Хотя разговоры бывали на всякие темы. Однажды, выслушав мой сталинистский бред, он шепнул Рузеру, с которым я, собственно, и спорил, что, дескать, ясно, почему он так говорит — еврей. Из-за чего ему пришлось вежливо выслушать вполне интеллигентную отповедь, что недостойные люди встречаются среди всех народов.
С «высоты» своего тогдашнего исторического мышления я ни на одного из них не обиделся. Только жалел их за узость горизонтов и заскорузлость представлений. Не обижаюсь — правда, по другим причинам — и сегодня. Нести то, что я нес среди того моря страданий, в котором находился, было не только глупо, но и бесчеловечно. Так что раздражение я вызывать, безусловно, должен был. Правда, эти мои умствования — мой личный грех, и распространять представление о нем на всех остальных евреев мира — тоже дело не святое. Но полностью комизм ситуации был мне тогда недоступен. Безусловно, для «божничего» тождество понятий «большевик» и «еврей» существовало непреложно. Оно подкреплялось тем, что некоторая часть еврейской интеллигентной и полуинтеллигентной молодежи (но отнюдь не вся молодежь и тем более не все евреи) в «освобожденных» в 1939–1940 годах местностях поддержала «новую власть» и даже сотрудничала с ней. Вспомним обескураженных западноукраинских милиционеров, встреченных мной в поезде во время эвакуации. Однако и они в своем поведении, и он в отношении ко мне руководствовались одним и тем же анахронизмом. Он тоже (он ли один?) не понимал, насколько изменилось время, и ему трудно было представить, что человек, с которым он почти одинаково, по-человечески воспринимает мою белиберду, как раз и есть тот самый «еврей-большевик», какого он видел во мне, а я в значительной мере поддерживал сталинскую измену большевизму. Впрочем, понимать эти «тонкости» ему — да еще в тех условиях — было совершенно необязательно. Жаль, что его естественное возмущение моим умствованием выразилось именно так, но не мне, тогдашнему, его за это судить…
А я ведь тоже страдал. Бег с корзиной и «посадку» в вагонзак я уже описал. И вообще я разделял общую судьбу. То, что мне маячила впереди свобода на поселении и, как я полагал, жизнь в Новосибирске (не Москва, конечно, но все же…), здесь не воспринималось как реальность. Для конвоя мы были все одинаковы, и это передавалось. Но в глубине души я знал, что это меня отличает, и я испытывал от этого радость. Но и неловкость.

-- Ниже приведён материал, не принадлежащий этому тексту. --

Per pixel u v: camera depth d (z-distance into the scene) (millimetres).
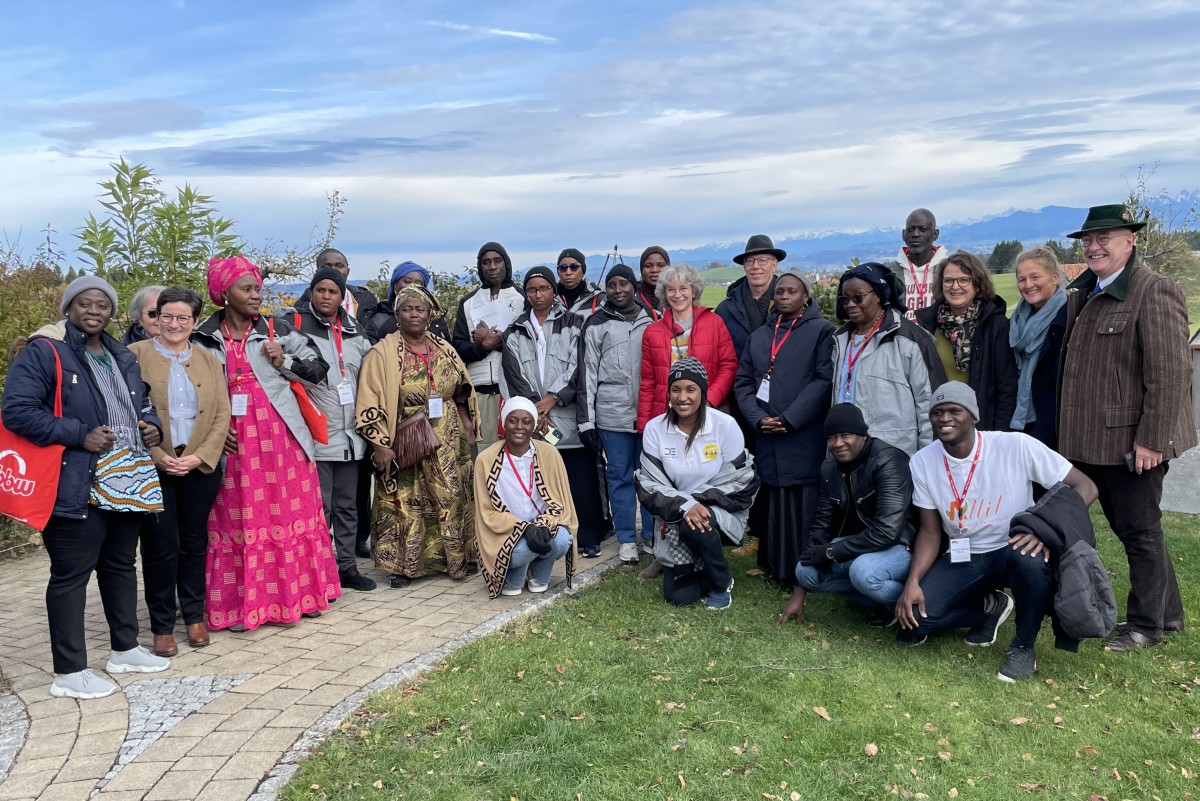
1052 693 4488
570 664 4836
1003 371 5742
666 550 5824
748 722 4156
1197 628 5254
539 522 5887
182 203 8781
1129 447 4992
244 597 5430
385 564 6418
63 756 3902
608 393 6789
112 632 4836
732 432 5934
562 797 3533
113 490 4523
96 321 4523
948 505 4969
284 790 3588
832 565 5395
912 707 4324
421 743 3977
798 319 6121
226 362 5406
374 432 6156
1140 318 4910
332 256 7562
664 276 6543
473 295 7777
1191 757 3840
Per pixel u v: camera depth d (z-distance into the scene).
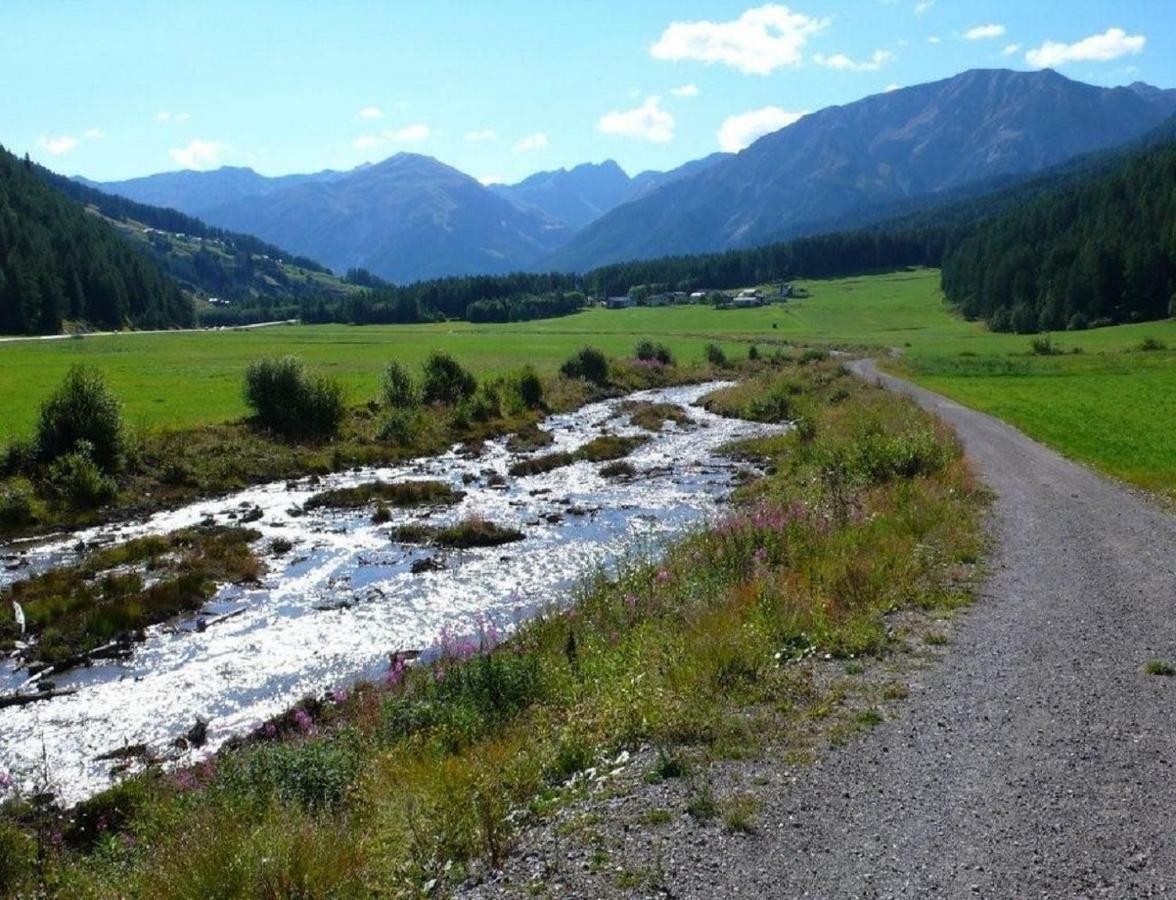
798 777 8.41
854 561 16.06
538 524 29.03
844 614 13.53
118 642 18.34
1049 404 52.31
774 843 7.23
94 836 10.63
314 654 17.67
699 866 6.91
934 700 10.34
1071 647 12.25
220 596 21.62
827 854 7.04
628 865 6.97
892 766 8.60
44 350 105.69
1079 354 93.44
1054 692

Между тем маневровая «кукушка» подогнала наш вагон к вокзалу, почти к самому тупику, к поперечному перрону. Потом впереди нас поставили весь пассажирский состав, и была объявлена посадка на пассажирский поезд № 71 Москва — Новосибирск, и она тут же началась. Решетчатая стена купе не мешала нам через коридор и зарешеченное окно вагона видеть происходящее на перроне. А происходила там обычная предотъездная сутолока. Офицеры, их жены с детьми, студенты, мужики, бабы, работяги, командировочные и Бог знает кто еще — все, как всегда, ринулись занять места в бесплацкартных вагонах. Впрочем, и свои законные в плацкартных тоже надежней было бы занять пораньше иногда продавали по два билета на одно место. В общем, за окном шла обычная и хорошо мне понятная вокзальная жизнь. Я ведь и сам не раз бежал в такой толпе, обуреваемый такими же заботами и тревогами. Теперь я был напрочь от них освобожден. Люди спешили. Кое-кто на бегу оглядывался на наш вагон, но таких было мало. Что ж, им ведь здесь и впрямь было не до нас — самим бы поспеть.
Здесь. Но и на той площадке, где нас сдавали-принимали, было то же самое. А ведь в домах вокруг этой площадки жили обыкновенные люди. Они проходили рядом с нами, не видя нас. Все были подчеркнуто погружены в свои дела и, как мне кажется, даже испытывали особое чувство достоинства от своей непричастности к нам. Я их за это не осуждаю и тем более не осуждал тогда. Они мало что понимали, ничего не могли и (может быть, и не сознавая того)… боялись. Да я ведь и сам не раз проходил так же — при любых взглядах. И думать мне сейчас об этом больно не из-за них одних, а из-за нас всех — это наше общее проклятие.